◆ **DIRECTIONS FOR THIS TASK**: Pull out the lines from the start of the records through the line containing "While most Learning", both included, and reproduce them without any change.

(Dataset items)
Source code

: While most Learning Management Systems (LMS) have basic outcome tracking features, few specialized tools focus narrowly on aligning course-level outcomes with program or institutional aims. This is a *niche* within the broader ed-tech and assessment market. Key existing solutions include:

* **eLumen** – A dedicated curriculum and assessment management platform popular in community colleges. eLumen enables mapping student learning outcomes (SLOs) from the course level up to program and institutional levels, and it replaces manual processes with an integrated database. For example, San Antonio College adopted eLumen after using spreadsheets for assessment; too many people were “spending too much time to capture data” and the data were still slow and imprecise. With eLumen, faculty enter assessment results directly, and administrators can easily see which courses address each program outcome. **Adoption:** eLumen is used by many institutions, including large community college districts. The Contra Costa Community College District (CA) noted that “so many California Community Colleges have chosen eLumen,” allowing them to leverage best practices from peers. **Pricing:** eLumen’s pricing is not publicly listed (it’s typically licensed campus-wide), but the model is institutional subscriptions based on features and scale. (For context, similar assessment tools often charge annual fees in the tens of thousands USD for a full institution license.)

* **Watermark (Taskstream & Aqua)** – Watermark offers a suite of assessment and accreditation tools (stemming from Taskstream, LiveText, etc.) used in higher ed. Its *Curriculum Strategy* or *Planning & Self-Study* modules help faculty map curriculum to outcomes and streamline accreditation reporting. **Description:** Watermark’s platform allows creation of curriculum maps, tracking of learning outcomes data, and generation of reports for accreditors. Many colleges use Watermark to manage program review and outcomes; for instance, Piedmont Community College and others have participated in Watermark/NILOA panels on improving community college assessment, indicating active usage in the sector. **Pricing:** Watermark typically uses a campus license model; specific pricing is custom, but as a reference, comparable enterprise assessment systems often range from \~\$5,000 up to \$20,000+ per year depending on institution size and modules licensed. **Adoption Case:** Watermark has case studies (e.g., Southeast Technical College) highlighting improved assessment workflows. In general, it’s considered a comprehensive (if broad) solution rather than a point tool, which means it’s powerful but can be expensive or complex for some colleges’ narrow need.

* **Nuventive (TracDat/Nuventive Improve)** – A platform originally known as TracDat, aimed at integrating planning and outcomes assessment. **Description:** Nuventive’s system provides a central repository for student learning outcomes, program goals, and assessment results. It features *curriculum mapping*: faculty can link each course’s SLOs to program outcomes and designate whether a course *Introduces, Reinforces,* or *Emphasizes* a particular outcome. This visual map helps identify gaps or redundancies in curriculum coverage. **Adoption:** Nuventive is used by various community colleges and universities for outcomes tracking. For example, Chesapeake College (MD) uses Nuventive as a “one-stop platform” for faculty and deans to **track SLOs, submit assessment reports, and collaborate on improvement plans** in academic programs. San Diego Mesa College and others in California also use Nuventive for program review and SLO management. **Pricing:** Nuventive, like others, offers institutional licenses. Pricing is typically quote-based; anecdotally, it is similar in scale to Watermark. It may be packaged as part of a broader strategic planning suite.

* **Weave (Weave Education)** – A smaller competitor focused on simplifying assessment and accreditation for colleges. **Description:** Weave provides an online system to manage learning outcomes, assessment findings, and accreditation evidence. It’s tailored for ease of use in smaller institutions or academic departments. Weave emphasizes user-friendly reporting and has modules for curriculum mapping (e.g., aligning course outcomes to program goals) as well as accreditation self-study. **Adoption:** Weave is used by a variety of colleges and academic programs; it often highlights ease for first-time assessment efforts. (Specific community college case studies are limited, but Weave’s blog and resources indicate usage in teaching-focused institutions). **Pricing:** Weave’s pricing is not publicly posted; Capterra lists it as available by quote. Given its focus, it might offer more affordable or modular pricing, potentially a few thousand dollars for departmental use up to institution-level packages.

◆ **COMPLETED TASK**:
Source code

: While most Learning Management Systems (LMS) have basic outcome tracking features, few specialized tools focus narrowly on aligning course-level outcomes with program or institutional aims. This is a *niche* within the broader ed-tech and assessment market. Key existing solutions include:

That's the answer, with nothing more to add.